Aux gardes nationaux, aux sociétés ouvrières. Et d’abord, parce que la presse réactionnaire n’en finit pas de les mépriser, quelques observations sur les gardes nationaux — de toutes classes –, par notre franc-tireur suisse, Georges Guillaume (dans cet article, les citations sont en vert):

Je vois toujours ces gardes nationaux partant pour monter une garde de 24 heures aux remparts. Ils défilaient dans les rues d’un air martial, tambours en tête, précédés ou suivis d’une coquette cantinière aux couleurs de la République; chaque garde portait ses provisions dans un sac, sa couverture en bandoulière, er beaucoup rentraient leurs pantalons dans de grandes bottes vernies. C’était une joie pour les Parisiens de la classe aisée de se montrer ainsi. Quelquefois même, pour marcher d’un pas plus alerte, la compagnie se faisait suivre par des voitures sur lesquelles on entassait les sacs, trop lourds pour les épaules bourgeoises.
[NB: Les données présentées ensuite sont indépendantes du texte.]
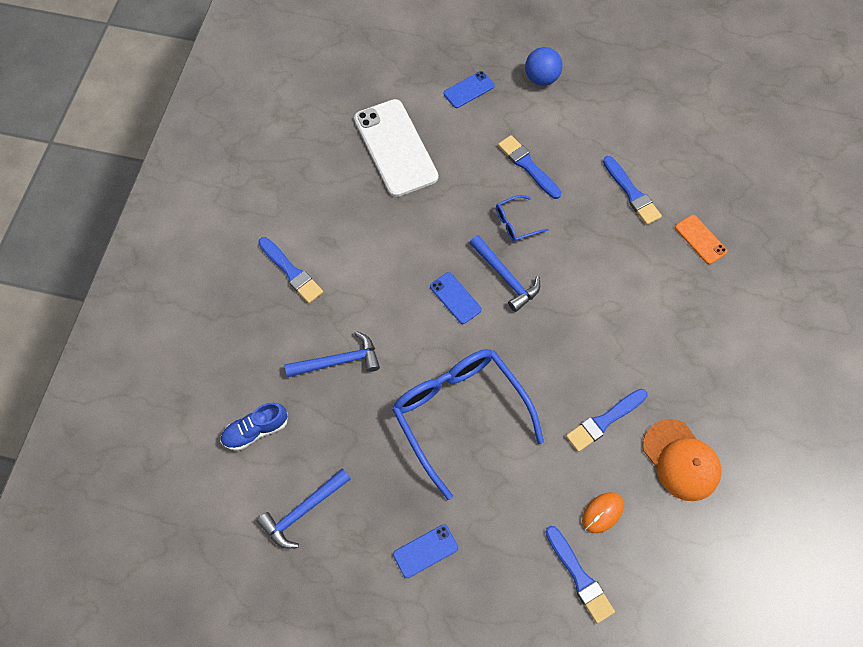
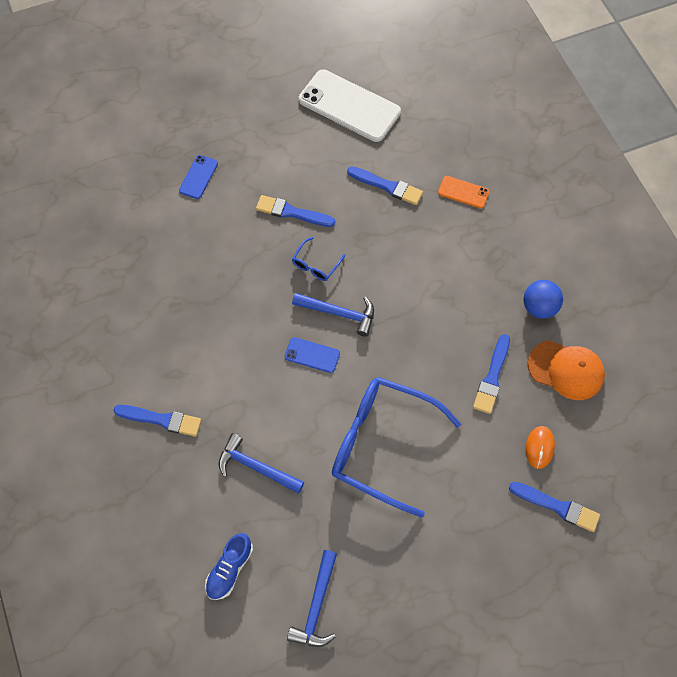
camera: 35 degrees left, 0 degrees up
(338, 361) = (256, 467): blue hammer -> blue hammer turned 105 degrees counterclockwise
(395, 148) = (172, 262): white phone -> white phone (349, 106)
(425, 551) = (433, 568): blue phone -> none
(541, 78) = (251, 133): blue ball -> blue ball (539, 307)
Et puis on ne jeûnait pas aux remparts. On y apportait des pâtés, de la viande, et l’on buvait son verre. — Les bataillons des quartiers ouvriers étaient plus simples dans leur mise et plus sérieux dans leur maintien. Les remparts n’étaient pas pour eux un lieu de bamboches, ils allaient monter la garde sérieusement, n’ayant pas toujours un bon souper ni une bonne couverture pour la nuit. Aussi l’ouvrier passait, grave et soucieux. Lui qui en partant avait peut-être laissé sa famille sans pain, comment aurait-il pu boire et chanter comme ses camarades plus aisés ou plus riches?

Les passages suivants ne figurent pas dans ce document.